# 🧠 What is a Loss Function?

> A **Loss Function** tells your model **how wrong** it is by comparing the **predicted value** with the **actual value**.

🔁 The goal is to **reduce the loss** to make the model more accurate during training.

---

# 🤖 MACHINE LEARNING LOSS FUNCTIONS

---

## 🟢 ML REGRESSION LOSS FUNCTIONS

Used when the output is a **continuous value** (e.g., price, age, temperature).

### 🔹 1. Mean Squared Error (MSE)
- 📌 Measures average of **squared** prediction errors.
- 🔍 Penalizes **large errors more** than small ones.

\[
\text{MSE} = \frac{1}{n} \sum (y - \hat{y})^2
\]

✅ Use When:
- You want high accuracy.
- Errors should be minimized heavily.
- Data is **clean** (no extreme outliers).

---

### 🔹 2. Mean Absolute Error (MAE)
- 📌 Measures average of **absolute differences**.
- 🔍 All errors are treated **equally**, no squaring.

\[
\text{MAE} = \frac{1}{n} \sum |y - \hat{y}|
\]

✅ Use When:
- Your data has **outliers**.
- You want a simple and fair error measurement.

---

### 🔹 3. Huber Loss
- 📌 Combines **MSE and MAE**.
- 🔍 MSE for small errors, MAE for large errors.

\[
\text{Huber} =
\begin{cases}
\frac{1}{2}(y - \hat{y})^2 & \text{if } |y - \hat{y}| \leq \delta \\
\delta \cdot (|y - \hat{y}| - \frac{1}{2} \delta) & \text{otherwise}
\end{cases}
\]

✅ Use When:
- You want the **benefits of both MSE and MAE**.
- Data is **noisy** or contains some **outliers**.

---

## 🔵 ML CLASSIFICATION LOSS FUNCTIONS

Used when the output is a **class label** (e.g., spam/not spam, cat/dog).

### 🔹 1. Log Loss (Binary Cross Entropy)
- 📌 Measures error between actual class (0 or 1) and predicted probability.
- 🔍 Used in **logistic regression**.

\[
\text{Log Loss} = - \left[ y \log(p) + (1 - y) \log(1 - p) \right]
\]

✅ Use When:
- You are doing **binary classification** (2 classes).
- You want the model to output **probabilities** (0 to 1).

---

### 🔹 2. Hinge Loss
- 📌 Used in **Support Vector Machines (SVM)**.
- 🔍 Focuses on correct classification **with a margin**.

\[
\text{Hinge} = \max(0, 1 - y \cdot \hat{y})
\]

✅ Use When:
- You're using **SVM** for classification.
- You want a model that learns **confidence margins**.

---

# 🤖 DEEP LEARNING LOSS FUNCTIONS

---

## 🟢 DL REGRESSION LOSS FUNCTIONS

Used when neural networks predict **continuous values**.

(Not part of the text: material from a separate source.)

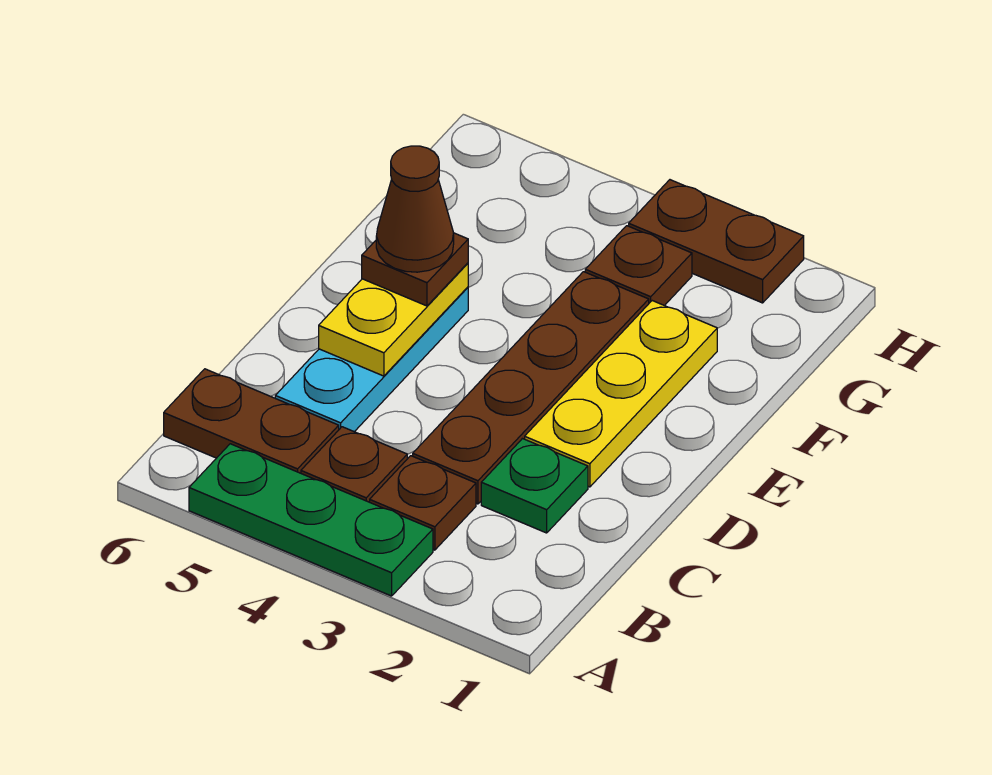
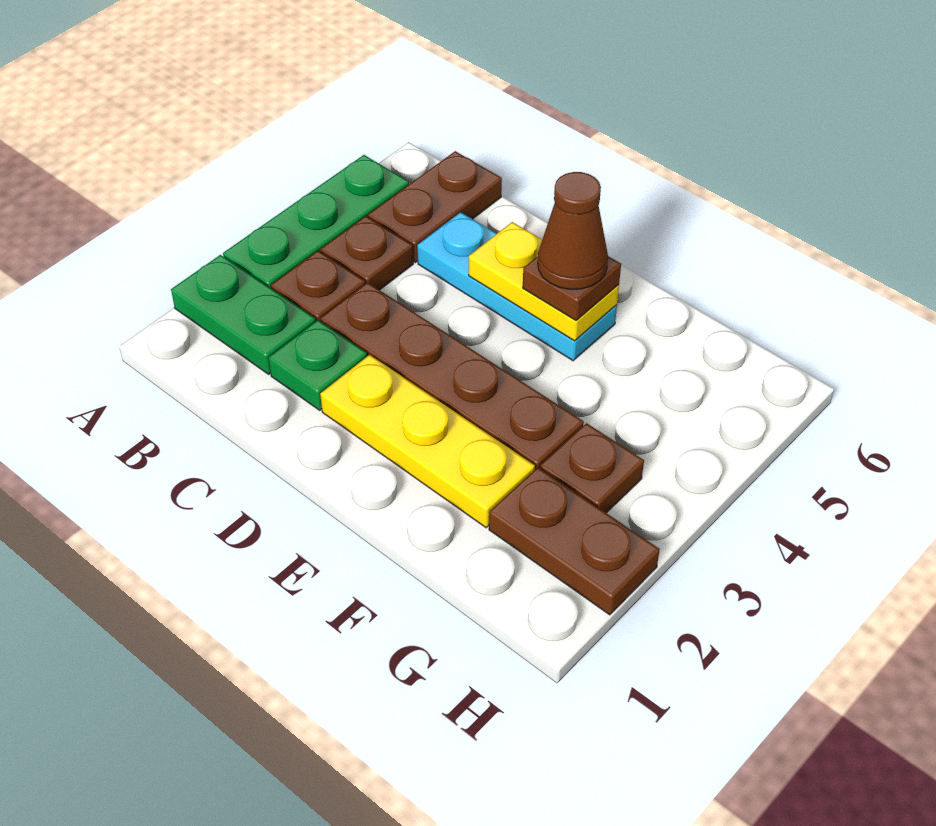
none -> green plate A2:B2 level 1
brown plate H2:H3 level 1 -> brown plate G2:H2 level 1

### 🔹 1. Mean Squared Error (MSE)
- Same as ML.
- 🔍 Works well with **backpropagation**.

### ✅ Use When:
- You want smooth training.
- You’re predicting numbers like prices, ages, or scores.

### 🧱 Architecture:

- Fully Connected Neural Network (FCNN)

### ⚡ Activation Function:

- Hidden Layers: **ReLU**

- Output Layer: **Linear**

---

### 🔹 2. Mean Absolute Error (MAE)
- Same as ML.
- 🔍 More **robust** when training with **noisy data**.

### ✅ Use When:
- You want stable updates.
- The dataset contains **outliers**.

### 🧱 Architecture:

- Deep Feedforward Network or FCNN

### ⚡ Activation Function:

- Hidden Layers: ReLU

- Output Layer: Linear

---

### 🔹 3. Huber Loss
- Same as ML.
- 🔍 Combines smoothness of MSE and robustness of MAE.

✅ Use When:
- You’re using **deep regression models**.
- Data is **real-world** and may have outliers.

### 🧱 Architecture:

- Deep Regression Network / FCNN

### ⚡ Activation Function:

- Hidden Layers: ReLU

- Output Layer: Linear

  
---

## 🔵 DL CLASSIFICATION LOSS FUNCTIONS

Used when output is a **class label** (binary or multi-class).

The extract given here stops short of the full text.